◆ About this task ◆
Each record needs to be transcribed exactly.

◆ Stored data ◆

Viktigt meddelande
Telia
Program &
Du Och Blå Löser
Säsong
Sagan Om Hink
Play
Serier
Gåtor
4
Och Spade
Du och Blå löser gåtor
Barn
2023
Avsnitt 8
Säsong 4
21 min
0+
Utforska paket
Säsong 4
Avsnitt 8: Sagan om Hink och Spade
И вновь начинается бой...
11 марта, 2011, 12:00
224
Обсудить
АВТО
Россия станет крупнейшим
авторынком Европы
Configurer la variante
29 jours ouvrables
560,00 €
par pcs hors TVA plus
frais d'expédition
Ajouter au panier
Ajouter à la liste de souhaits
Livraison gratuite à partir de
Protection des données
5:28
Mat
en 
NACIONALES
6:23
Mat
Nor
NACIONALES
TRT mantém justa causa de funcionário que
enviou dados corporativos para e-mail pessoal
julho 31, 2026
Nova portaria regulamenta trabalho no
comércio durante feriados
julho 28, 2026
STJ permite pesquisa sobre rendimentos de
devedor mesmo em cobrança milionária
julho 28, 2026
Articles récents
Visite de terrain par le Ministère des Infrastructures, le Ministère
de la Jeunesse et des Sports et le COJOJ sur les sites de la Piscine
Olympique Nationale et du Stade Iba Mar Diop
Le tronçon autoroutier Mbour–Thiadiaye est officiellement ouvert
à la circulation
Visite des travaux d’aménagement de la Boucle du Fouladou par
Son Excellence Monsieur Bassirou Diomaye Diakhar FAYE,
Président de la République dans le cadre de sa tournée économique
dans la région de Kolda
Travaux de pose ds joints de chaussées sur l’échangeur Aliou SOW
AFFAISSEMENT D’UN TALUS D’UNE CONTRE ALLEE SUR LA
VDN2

◆ Exercise answer ◆
Viktigt meddelande
Telia
Program &
Du Och Blå Löser
Säsong
Sagan Om Hink
Play
Serier
Gåtor
4
Och Spade
Du och Blå löser gåtor
Barn
2023
Avsnitt 8
Säsong 4
21 min
0+
Utforska paket
Säsong 4
Avsnitt 8: Sagan om Hink och Spade
И вновь начинается бой...
11 марта, 2011, 12:00
224
Обсудить
АВТО
Россия станет крупнейшим
авторынком Европы
Configurer la variante
29 jours ouvrables
560,00 €
par pcs hors TVA plus
frais d'expédition
Ajouter au panier
Ajouter à la liste de souhaits
Livraison gratuite à partir de
Protection des données
5:28
Mat
en 
NACIONALES
6:23
Mat
Nor
NACIONALES
TRT mantém justa causa de funcionário que
enviou dados corporativos para e-mail pessoal
julho 31, 2026
Nova portaria regulamenta trabalho no
comércio durante feriados
julho 28, 2026
STJ permite pesquisa sobre rendimentos de
devedor mesmo em cobrança milionária
julho 28, 2026
Articles récents
Visite de terrain par le Ministère des Infrastructures, le Ministère
de la Jeunesse et des Sports et le COJOJ sur les sites de la Piscine
Olympique Nationale et du Stade Iba Mar Diop
Le tronçon autoroutier Mbour–Thiadiaye est officiellement ouvert
à la circulation
Visite des travaux d’aménagement de la Boucle du Fouladou par
Son Excellence Monsieur Bassirou Diomaye Diakhar FAYE,
Président de la République dans le cadre de sa tournée économique
dans la région de Kolda
Travaux de pose ds joints de chaussées sur l’échangeur Aliou SOW
AFFAISSEMENT D’UN TALUS D’UNE CONTRE ALLEE SUR LA
VDN2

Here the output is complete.